Study questions.
(A) Answer these questions from the definitions extract:
(i) What share of outstanding Lessor Advances must the Lessor Parties hold to count as the Majority Secured Parties?
(ii) What is the Maturity Date defined as?
(iii) On which day of the month does the Monthly Notice Date fall?
(B) Return everything in the definitions extract from "Maximum Residual Guarantee" down to "Standards Codification No. 842.", copied word for word.

Extract provided.
Majority Secured Parties” shall mean at any time the Lessor Parties (other than any Defaulting Lessor Party) whose Lessor Advances outstanding represent at least fifty-one percent (51%) of (a) the aggregate Lessor Advances outstanding or (b) to the extent there are no Lessor Advances outstanding, the aggregate Lessor Parties Commitment.

APPENDIX A-25




Marketing Period” shall mean, if the Lessee has given a Sale Notice in accordance with Section 20.1 of the Lease, the period commencing on the date such Sale Notice is given and ending on the Expiration Date.
Material Adverse Effect” shall mean any set of circumstances or events which: (a) has or could reasonably be expected to have any material adverse effect upon the validity or enforceability of the Participation Agreement or any other Operative Agreement; (b) is or could reasonably be expected to be material and adverse to the business, operations, properties, assets, or financial condition of the Credit Parties taken as a whole; provided that a downgrade of the Debt Ratings or a Negative Pronouncement shall not in and of itself be deemed to be a Material Adverse Effect; (c) impairs materially or could reasonably be expected to impair materially the ability of the Credit Parties taken as a whole to duly and punctually pay or perform their Indebtedness or any of their respective obligations under the Operative Agreements; (d) impairs materially or could reasonably be expected to impair materially the ability of the Revolving Credit Agreement Administrative Agent, any of the Revolving Credit Agreement Banks or any of the Financing Parties, to the extent permitted, to enforce their legal remedies pursuant to the Revolving Credit Agreement Loan Documents (in the case of the Revolving Credit Agreement Administrative Agent or any of the Revolving Credit Agreement Banks) or pursuant to the Participation Agreement or any other Operative Agreement (in the case of any of the Financing Parties); (e) impairs materially or could reasonably be expected to impair materially the validity, priority or enforceability of any Lien on the Property created by any of the Operative Agreements; or (f) impairs materially or could reasonably be expected to impair materially the value, utility or useful life of the Property, which has caused or could reasonably be expected to cause a diminution of the fair market value of the Property of ten percent (10%) or more from the then‑current fair market value of the Property, or the use, or ability of the Lessee to use, the Property for the purpose for which it was intended.
Maturity Date” shall mean the Expiration Date.
Maximum Residual Guarantee Amount” shall mean (a) from the Initial Closing Date to and including December 31, 2018, an amount equal to the product of the GAAP Project Cost for the Property times eighty-seven percent (87.0%) and (b) from and including January 1, 2019 and thereafter, an amount as reasonably determined by the Majority Secured Parties and the Lessee in accordance with Accounting Standards Codification No. 842.
Modifications” shall have the meaning given to such term in Section 11.1 of the Lease.
Monthly Notice Date” shall mean the tenth (10th) day of each calendar month unless such is not a Business Day and in such case on the next preceding Business Day.
Moody’s” shall mean Moody’s Investors Services, Inc., and any successor thereto.

Data for review.

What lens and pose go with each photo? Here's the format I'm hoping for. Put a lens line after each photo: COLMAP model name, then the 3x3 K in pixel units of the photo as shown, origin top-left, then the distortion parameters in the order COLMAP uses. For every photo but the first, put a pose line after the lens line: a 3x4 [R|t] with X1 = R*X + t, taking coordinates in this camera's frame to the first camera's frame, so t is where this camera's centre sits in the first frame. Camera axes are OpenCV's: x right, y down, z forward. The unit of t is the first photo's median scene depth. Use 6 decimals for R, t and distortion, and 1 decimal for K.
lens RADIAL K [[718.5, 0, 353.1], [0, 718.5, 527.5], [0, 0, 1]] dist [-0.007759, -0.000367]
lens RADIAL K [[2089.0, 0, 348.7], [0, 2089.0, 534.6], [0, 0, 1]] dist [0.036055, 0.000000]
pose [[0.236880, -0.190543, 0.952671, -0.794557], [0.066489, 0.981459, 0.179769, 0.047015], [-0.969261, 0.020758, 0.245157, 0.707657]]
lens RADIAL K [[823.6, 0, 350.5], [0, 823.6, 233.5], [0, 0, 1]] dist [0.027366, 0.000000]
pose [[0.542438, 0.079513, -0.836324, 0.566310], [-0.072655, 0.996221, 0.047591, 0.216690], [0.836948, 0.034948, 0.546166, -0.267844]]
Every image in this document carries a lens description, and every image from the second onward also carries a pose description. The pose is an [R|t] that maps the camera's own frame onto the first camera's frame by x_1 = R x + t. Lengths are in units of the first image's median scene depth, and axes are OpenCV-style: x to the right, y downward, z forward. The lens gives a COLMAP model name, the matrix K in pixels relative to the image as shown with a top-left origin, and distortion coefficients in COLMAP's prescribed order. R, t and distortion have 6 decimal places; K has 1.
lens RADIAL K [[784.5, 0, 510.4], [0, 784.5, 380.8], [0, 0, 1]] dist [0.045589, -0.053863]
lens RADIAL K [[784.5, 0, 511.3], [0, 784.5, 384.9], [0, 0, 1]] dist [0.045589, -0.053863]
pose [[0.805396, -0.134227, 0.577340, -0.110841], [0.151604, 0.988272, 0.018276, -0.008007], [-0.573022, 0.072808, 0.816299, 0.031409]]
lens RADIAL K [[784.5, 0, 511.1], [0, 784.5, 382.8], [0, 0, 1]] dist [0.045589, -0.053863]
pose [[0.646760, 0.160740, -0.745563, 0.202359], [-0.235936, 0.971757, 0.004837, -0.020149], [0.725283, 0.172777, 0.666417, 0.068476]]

Expected outputs.
(A)
(i) At least fifty-one percent (51%) of the aggregate Lessor Advances outstanding. If no Lessor Advances are outstanding, the measure is at least fifty-one percent of the aggregate Lessor Parties Commitment.
(ii) The Expiration Date.
(iii) The tenth (10th) day of each calendar month. If that day is not a Business Day, it falls on the next preceding Business Day.

(B)
Maximum Residual Guarantee Amount” shall mean (a) from the Initial Closing Date to and including December 31, 2018, an amount equal to the product of the GAAP Project Cost for the Property times eighty-seven percent (87.0%) and (b) from and including January 1, 2019 and thereafter, an amount as reasonably determined by the Majority Secured Parties and the Lessee in accordance with Accounting Standards Codification No. 842.